VIP! The Playoff Teams. Where the bottles have fireworks and everyone is trying to steal a

drink. This is where the rankings take a back seat to talent. As mentioned often by Managing Editor Cameron Underwood, the blue chip ratio is the key to being more than just a great team, but an ELITE team.

This is a massive point of separation between contenders and pretenders. This is the reason teams should always keep recruiting, stack great players and breed competition. Since 2014 there have been 30 College Football Playoff teams, and 26 of them have had a 52% blue chip ratio or greater.

Those 4 teams, however had the final and most important, KING SIZED quality.

A Heisman Contender at Quarterback.

  • 2014 Oregon - Marcus Mariota - 1st in Voting (Did God’s Work WHOOPING FSU)
  • 2015 Clemson - Deshaun Watson - 3rd in Voting
  • 2016 Washington - Jake Browning - 6th in Voting
  • 2017 Oklahoma - Baker Mayfield - 1st in Voting

Every Team to play for the College Football National Championship has had Heisman contending quarterback except for the 2016 Alabama team. They are also the only team to WIN without one.

What Does this Mean For Miami?

First things first.

On PAPER, the Miami Hurricanes football team has the ammo to, AT MINIMUM, to be a contender.

Lets apply this logic to the Canes. We would use the most recent versions of Diaz’s defense, Lashlee’s offense, our 2019 talent base and D’Eriq King’s most recent full season.

This would put us in the conversation for Playoff Level. The average ranks for a Playoff team over the life of the CFP are 4th on Offense and 26th on Defense. Miami would feature a 26th ranked defense, a 5th ranked offense, and a QB with 50 TDs. The only thing, on paper, that would hold us out of the Playoffs is a little team in Clemson, SC or SEC bias.

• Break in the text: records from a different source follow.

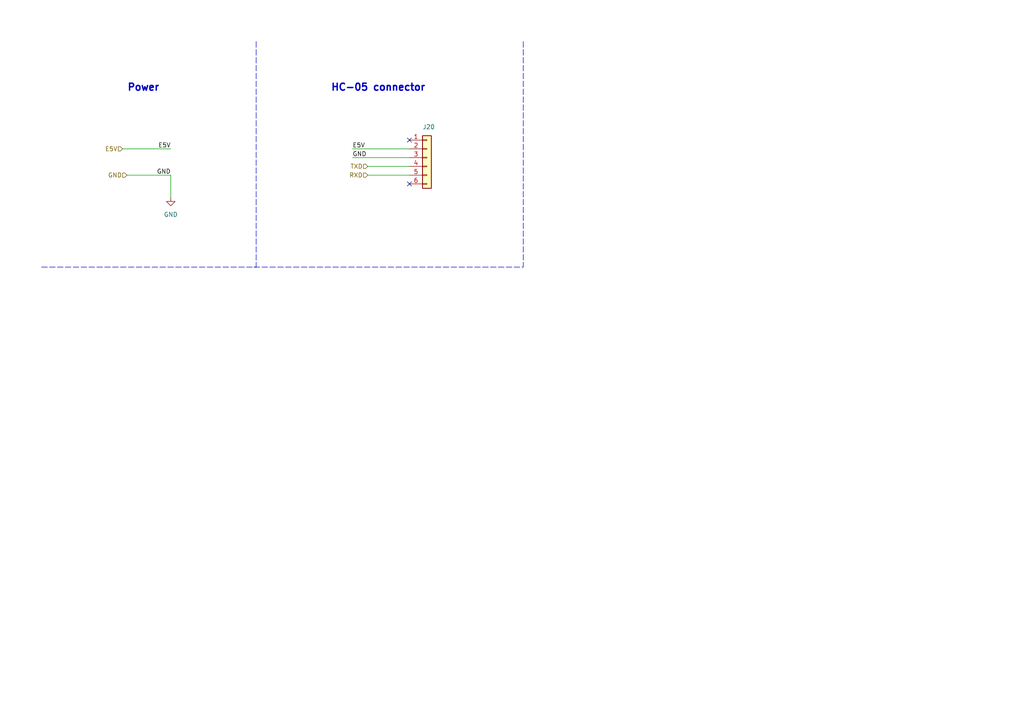
<source format=kicad_sch>
(kicad_sch (version 20211123) (generator eeschema)

  (uuid 5b40a883-003e-4741-aee5-5c7a733156d3)

  (paper "A4")

  


  (no_connect (at 118.745 53.34) (uuid 9aef2e88-b11c-415b-8bf7-8adeab0c752b))
  (no_connect (at 118.745 40.64) (uuid fe1930b4-f2ca-42a4-a2ee-1d95d500e922))

  (wire (pts (xy 36.83 50.8) (xy 49.53 50.8))
    (stroke (width 0) (type default) (color 0 0 0 0))
    (uuid 105b657a-440e-4895-b4af-53a9bc6b04c9)
  )
  (wire (pts (xy 106.68 48.26) (xy 118.745 48.26))
    (stroke (width 0) (type default) (color 0 0 0 0))
    (uuid 1868fd98-6e10-45f8-9b59-91970bccc752)
  )
  (polyline (pts (xy 12.065 77.47) (xy 74.295 77.47))
    (stroke (width 0) (type default) (color 0 0 0 0))
    (uuid 2243c927-db3c-41cc-8ca3-6c87c700e03d)
  )
  (polyline (pts (xy 151.765 12.065) (xy 151.765 77.47))
    (stroke (width 0) (type default) (color 0 0 0 0))
    (uuid 2ec09bca-2dae-4ff4-9115-a557c9361b41)
  )

  (wire (pts (xy 35.56 43.18) (xy 49.53 43.18))
    (stroke (width 0) (type default) (color 0 0 0 0))
    (uuid 52972a3e-b981-47e0-8c27-3200d6a2b309)
  )
  (polyline (pts (xy 74.295 12.065) (xy 74.295 77.47))
    (stroke (width 0) (type default) (color 0 0 0 0))
    (uuid 58a7c218-44ed-469c-bf37-cc04c23ccb05)
  )

  (wire (pts (xy 106.68 50.8) (xy 118.745 50.8))
    (stroke (width 0) (type default) (color 0 0 0 0))
    (uuid 8a156f9d-f72d-41ea-9e3f-24e10a76b036)
  )
  (wire (pts (xy 102.235 43.18) (xy 118.745 43.18))
    (stroke (width 0) (type default) (color 0 0 0 0))
    (uuid b6a2716d-12ea-478f-bd1f-7b6abfaa94f5)
  )
  (wire (pts (xy 102.235 45.72) (xy 118.745 45.72))
    (stroke (width 0) (type default) (color 0 0 0 0))
    (uuid c74b394c-f00e-45d3-898d-6792eb4f0afc)
  )
  (polyline (pts (xy 73.66 77.47) (xy 151.765 77.47))
    (stroke (width 0) (type default) (color 0 0 0 0))
    (uuid e1da7aa9-52b8-4efe-9844-02c6ab60692e)
  )

  (wire (pts (xy 49.53 50.8) (xy 49.53 57.15))
    (stroke (width 0) (type default) (color 0 0 0 0))
    (uuid f799105b-ca6d-47cc-8caa-6238d7180cdf)
  )

  (text "Power\n" (at 36.83 26.67 0)
    (effects (font (size 2.032 2.032) (thickness 0.4064) bold) (justify left bottom))
    (uuid 2359896e-ae91-4752-864d-a16fec24c5c9)
  )
  (text "HC-05 connector\n" (at 95.885 26.67 0)
    (effects (font (size 2.032 2.032) (thickness 0.4064) bold) (justify left bottom))
    (uuid 6ef0337d-4b54-48dc-99e3-86d20d2b82a5)
  )

  (label "GND" (at 102.235 45.72 0)
    (effects (font (size 1.27 1.27)) (justify left bottom))
    (uuid 9cdba12d-e37d-463b-a239-fb282e572bed)
  )
  (label "E5V" (at 102.235 43.18 0)
    (effects (font (size 1.27 1.27)) (justify left bottom))
    (uuid b22567ec-22ac-4561-8419-c56594569fac)
  )
  (label "GND" (at 49.53 50.8 180)
    (effects (font (size 1.27 1.27)) (justify right bottom))
    (uuid dc29e88a-f53f-4a81-b3e9-b65c14b17041)
  )
  (label "E5V" (at 49.53 43.18 180)
    (effects (font (size 1.27 1.27)) (justify right bottom))
    (uuid e9b10b78-cdec-4789-b02b-fae05eb0574c)
  )

  (hierarchical_label "GND" (shape input) (at 36.83 50.8 180)
    (effects (font (size 1.27 1.27)) (justify right))
    (uuid 45c9108c-beb6-46ad-b5dc-c53f7eebb76c)
  )
  (hierarchical_label "RXD" (shape input) (at 106.68 50.8 180)
    (effects (font (size 1.27 1.27)) (justify right))
    (uuid 4ffaa982-b523-4b14-95b2-76026bb5ee3f)
  )
  (hierarchical_label "E5V" (shape input) (at 35.56 43.18 180)
    (effects (font (size 1.27 1.27)) (justify right))
    (uuid 8f281716-3b88-44e7-bf93-8c9a471d8938)
  )
  (hierarchical_label "TXD" (shape input) (at 106.68 48.26 180)
    (effects (font (size 1.27 1.27)) (justify right))
    (uuid 96519e51-7fa7-4e8b-8302-882d1dd74279)
  )

  (symbol (lib_id "Connector_Generic:Conn_01x06") (at 123.825 45.72 0) (unit 1)
    (in_bom yes) (on_board yes)
    (uuid a89e6368-fe73-4138-8dce-80520d199309)
    (property "Reference" "J20" (id 0) (at 122.555 36.83 0)
      (effects (font (size 1.27 1.27)) (justify left))
    )
    (property "Value" "Conn_01x06" (id 1) (at 126.365 48.2599 0)
      (effects (font (size 1.27 1.27)) (justify left) hide)
    )
    (property "Footprint" "Connector_PinSocket_2.54mm:PinSocket_1x06_P2.54mm_Vertical" (id 2) (at 123.825 45.72 0)
      (effects (font (size 1.27 1.27)) hide)
    )
    (property "Datasheet" "~" (id 3) (at 123.825 45.72 0)
      (effects (font (size 1.27 1.27)) hide)
    )
    (pin "1" (uuid c3c387f9-7982-41b1-b690-b1562a3467e6))
    (pin "2" (uuid a991a720-0b2e-40d2-a220-239771eb32ef))
    (pin "3" (uuid 36ccab9f-751d-4f75-b169-d9ed3c230981))
    (pin "4" (uuid 89c85ae8-9fda-4596-8139-88ff5dcebd8e))
    (pin "5" (uuid e804ab7a-b2c2-4c56-9712-e46f56014214))
    (pin "6" (uuid 2093dfa2-299d-4744-97b6-4c739a5ab4b3))
  )

  (symbol (lib_id "power:GND") (at 49.53 57.15 0) (unit 1)
    (in_bom yes) (on_board yes) (fields_autoplaced)
    (uuid e69fadb3-1b35-4e27-85d4-f6825526f7fa)
    (property "Reference" "#PWR0116" (id 0) (at 49.53 63.5 0)
      (effects (font (size 1.27 1.27)) hide)
    )
    (property "Value" "GND" (id 1) (at 49.53 62.23 0))
    (property "Footprint" "" (id 2) (at 49.53 57.15 0)
      (effects (font (size 1.27 1.27)) hide)
    )
    (property "Datasheet" "" (id 3) (at 49.53 57.15 0)
      (effects (font (size 1.27 1.27)) hide)
    )
    (pin "1" (uuid 4245d9d4-d454-439c-af49-495f26d600d3))
  )
)

</source>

For all the heat his seat has gotten, Manny Diaz has always been elite at the twitter game. That apparently included hearing the fans overtures of a fast defense, a faster offense and grabbing an elite QB transfer (though I hope he truly DOES understand how to fix problems and isn’t simply just reading twitter). The boxes are checked across the board.

Houston v Tulane
A PRESEASON Heisman Contender at QB
Photo by Jonathan Bachman/Getty Images

Once again, on paper, the Miami Hurricanes have the makings of major contender. The defense returns 7 starters. Quincy Roche, Jaelan Phillips and a talented linebacking core should step in as an exciting and athletically gifted group that should challenge for a legitimate top 10 status. The offense returns 9 starters, with one of those 9 supplemented by the injection of Heisman Hopeful D’Eriq King transferring from the University of Houston. This along with another top 20, hopefully top 15 class this year and the roster is arguably stronger than it has been since Manny Diaz has been in Miami, as head coach or defensive coordinator.